Syrie – Une brève note sur les développements récents

Syrie – Une brève note sur les développements récents


La situation actuelle en Syrie est confuse


2015-05-21_11h17_05

Par Moon of Alabama − Le 1er mars 2020

L’aviation et la défense aérienne russes se sont tues après le bombardement du bataillon d’infanterie turc. Poutine veut vraisemblablement un accord sur Idleb, mais ni Damas ni Ankara ne sont prêts à accepter ce qu’il a proposé. Malheureusement, il n’y a eu aucun commentaire officiel sur la situation de la part de Moscou ou de Damas. Tous les «experts» ne font que supputer.

La Turquie a profité de la pause de la défense aérienne russe pour envoyer des drones armés derrière les lignes syriennes. Ceux-ci ont causé des dommages, bien que moins importants que ce que la Turquie a prétendu.

Des troupes du Hezbollah et de l’Iran ont été touchées et la Turquie a reçu des avertissements de l’Iran et du Liban que cela aurait des conséquences pour les soldats turcs à Idleb.

Aujourd’hui, la défense aérienne syrienne a de nouveau été activée et a abattu six drones turcs.
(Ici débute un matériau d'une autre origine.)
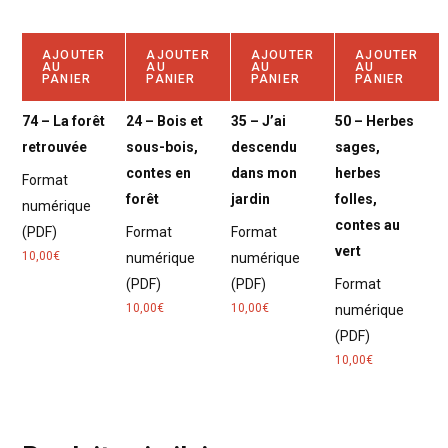
AJOUTER
AJOUTER
AJOUTER
AJOUTER
AU
AU
AU
AU
PANIER
PANIER
PANIER
PANIER
74 – La forêt
24 – Bois et
35 – J’ai
50 – Herbes
retrouvée
sous-bois,
descendu
sages,
contes en
dans mon
herbes
Format
forêt
jardin
folles,
numérique
contes au
(PDF)
Format
Format
vert
10,00
€
numérique
numérique
(PDF)
(PDF)
Format
10,00
€
10,00
€
numérique
(PDF)
10,00
€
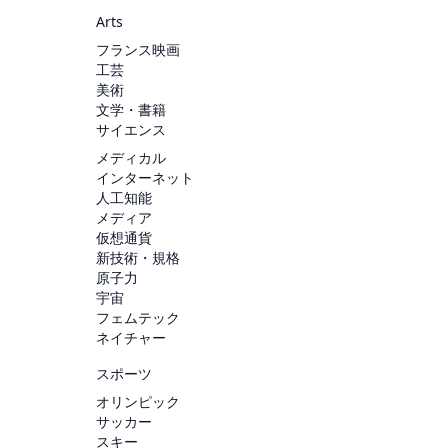
Arts
フランス映画
工芸
美術
文学・書籍
サイエンス
メディカル
インターネット
人工知能
メディア
仮想通貨
新技術・規格
原子力
宇宙
フェムテック
ネイチャー
スポーツ
オリンピック
サッカー
スキー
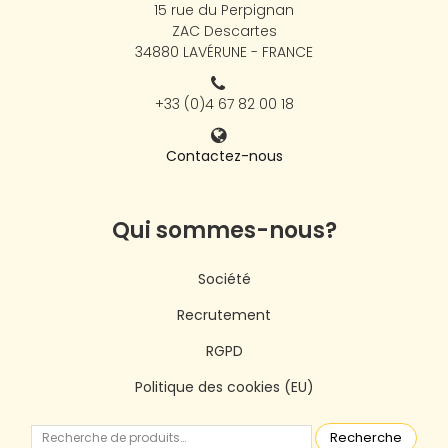
15 rue du Perpignan
ZAC Descartes
34880 LAVÉRUNE - FRANCE
+33 (0)4 67 82 00 18
Contactez-nous
Qui sommes-nous?
Société
Recrutement
RGPD
Politique des cookies (EU)
Recherche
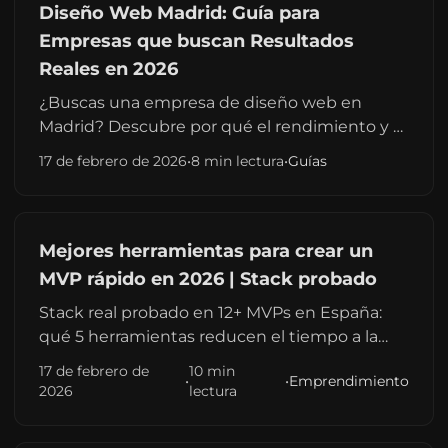
Diseño Web Madrid: Guía para
Empresas que buscan Resultados
Reales en 2026
¿Buscas una empresa de diseño web en
Madrid? Descubre por qué el rendimiento y el
SEO técnico son la clave para superar a tu
17 de febrero de 2026
•
8 min lectura
•
Guías
competencia en la capital. Guía para PYMES y
Startups.
Mejores herramientas para crear un
MVP rápido en 2026 | Stack probado
Stack real probado en 12+ MVPs en España:
qué 5 herramientas reducen el tiempo a la
mitad, cuál evitar con presupuesto ajustado y
17 de febrero de
10 min
•
•
Emprendimiento
cuándo cambiar de tecnología antes de que
2026
lectura
sea tarde. 2026.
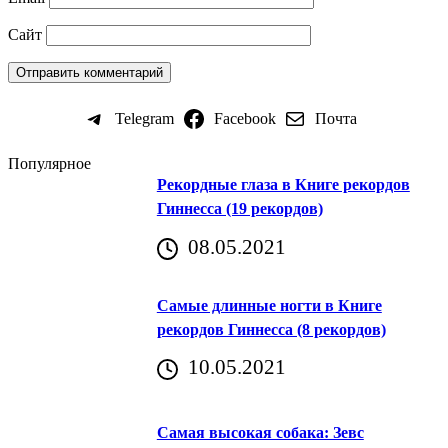
Сайт
Telegram
Facebook
Почта
Популярное
Рекордные глаза в Книге рекордов
Гиннесса (19 рекордов)
08.05.2021
Самые длинные ногти в Книге
рекордов Гиннесса (8 рекордов)
10.05.2021
Самая высокая собака: Зевс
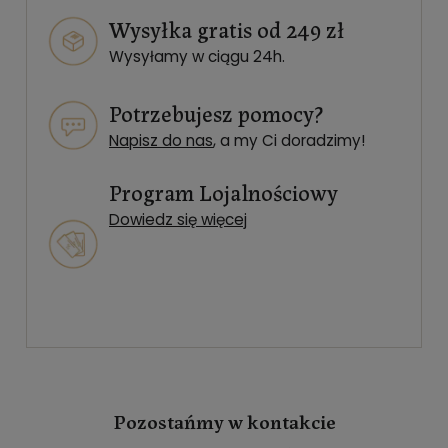
Wysyłka gratis od 249 zł
Wysyłamy w ciągu 24h.
Potrzebujesz pomocy?
Napisz do nas
, a my Ci doradzimy!
Program Lojalnościowy
Dowiedz się więcej
Pozostańmy w kontakcie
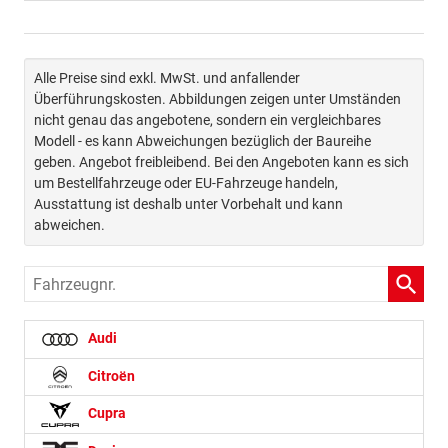
Alle Preise sind exkl. MwSt. und anfallender
Überführungskosten. Abbildungen zeigen unter Umständen
nicht genau das angebotene, sondern ein vergleichbares
Modell - es kann Abweichungen bezüglich der Baureihe
geben. Angebot freibleibend. Bei den Angeboten kann es sich
um Bestellfahrzeuge oder EU-Fahrzeuge handeln,
Ausstattung ist deshalb unter Vorbehalt und kann
abweichen.
Fahrzeugnr.
Audi
Citroën
Cupra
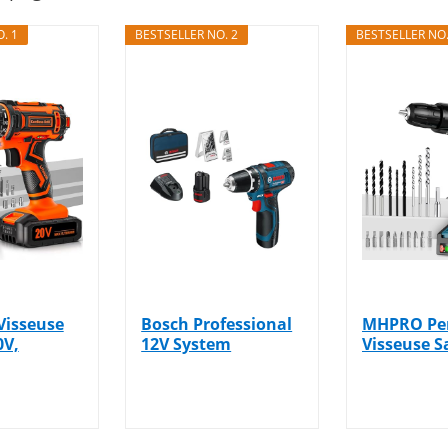
. 1
BESTSELLER NO. 2
BESTSELLER NO.
Visseuse
Bosch Professional
MHPRO Pe
0V,
12V System
Visseuse Sa
…
perceuse-visseuse…
21V, Visse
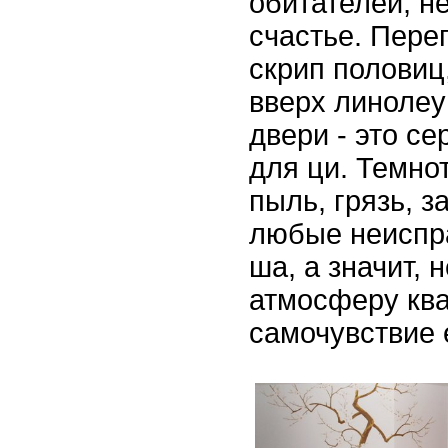
обитателей, не
счастье. Пере
скрип полови
вверх линолеу
двери - это с
для ци. Темно
пыль, грязь, з
любые неиспр
ша, а значит, 
атмосферу кв
самочувствие 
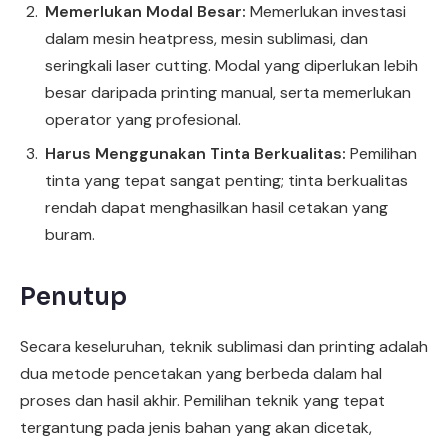
Memerlukan Modal Besar:
Memerlukan investasi
dalam mesin heatpress, mesin sublimasi, dan
seringkali laser cutting. Modal yang diperlukan lebih
besar daripada printing manual, serta memerlukan
operator yang profesional.
Harus Menggunakan Tinta Berkualitas:
Pemilihan
tinta yang tepat sangat penting; tinta berkualitas
rendah dapat menghasilkan hasil cetakan yang
buram.
Penutup
Secara keseluruhan, teknik sublimasi dan printing adalah
dua metode pencetakan yang berbeda dalam hal
proses dan hasil akhir. Pemilihan teknik yang tepat
tergantung pada jenis bahan yang akan dicetak,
Les djihadistes ont pensé que c’était un avion syrien et ont manifesté leur joie.

La Turquie a riposté en abattant un avion syrien au-dessus d’Idleb. Le missile a été tiré depuis la Turquie.
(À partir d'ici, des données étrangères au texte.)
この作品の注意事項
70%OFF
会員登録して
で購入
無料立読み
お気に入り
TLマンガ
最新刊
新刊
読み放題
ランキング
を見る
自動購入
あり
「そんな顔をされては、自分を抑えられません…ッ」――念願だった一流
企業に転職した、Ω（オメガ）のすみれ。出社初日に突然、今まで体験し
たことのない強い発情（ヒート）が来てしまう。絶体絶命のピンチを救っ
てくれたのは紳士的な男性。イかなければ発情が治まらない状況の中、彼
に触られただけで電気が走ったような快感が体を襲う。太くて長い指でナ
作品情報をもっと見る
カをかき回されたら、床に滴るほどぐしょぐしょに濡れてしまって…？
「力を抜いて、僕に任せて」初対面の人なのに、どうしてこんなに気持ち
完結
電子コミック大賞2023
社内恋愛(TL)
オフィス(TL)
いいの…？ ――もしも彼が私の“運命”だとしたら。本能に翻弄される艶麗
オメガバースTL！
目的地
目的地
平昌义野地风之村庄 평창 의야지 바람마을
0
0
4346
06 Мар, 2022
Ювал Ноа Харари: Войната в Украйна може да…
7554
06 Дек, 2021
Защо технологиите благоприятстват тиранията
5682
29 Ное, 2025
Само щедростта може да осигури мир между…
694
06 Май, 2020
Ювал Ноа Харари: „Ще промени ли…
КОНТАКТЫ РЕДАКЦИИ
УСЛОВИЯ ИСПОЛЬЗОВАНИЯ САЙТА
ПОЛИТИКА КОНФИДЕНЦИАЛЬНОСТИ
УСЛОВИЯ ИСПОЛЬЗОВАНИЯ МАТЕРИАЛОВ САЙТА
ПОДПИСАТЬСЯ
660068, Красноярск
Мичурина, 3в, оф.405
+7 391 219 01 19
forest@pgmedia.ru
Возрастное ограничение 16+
Un autre drone a été abattu près de la base aérienne russe de Lattaquié.

L’armée syrienne avance sur Saraqib.

Le ministre syrien des Affaires étrangères a rencontré son collègue libyen de l’Accord national libyen sous la direction du général Haftar. Ils ont critiqué « l’agression turque » contre les deux pays et signé certains accords.

Hier, Sputnik a publié un article sur Hatay [une province turque] intitulé:

La «province volée» : pourquoi la Turquie a obtenu un coin de la Syrie grâce à la France il y a 80 ans

Aujourd’hui, la Turquie a arrêté le chef du bureau Spoutnik à Istanbul [libéré depuis, NdT].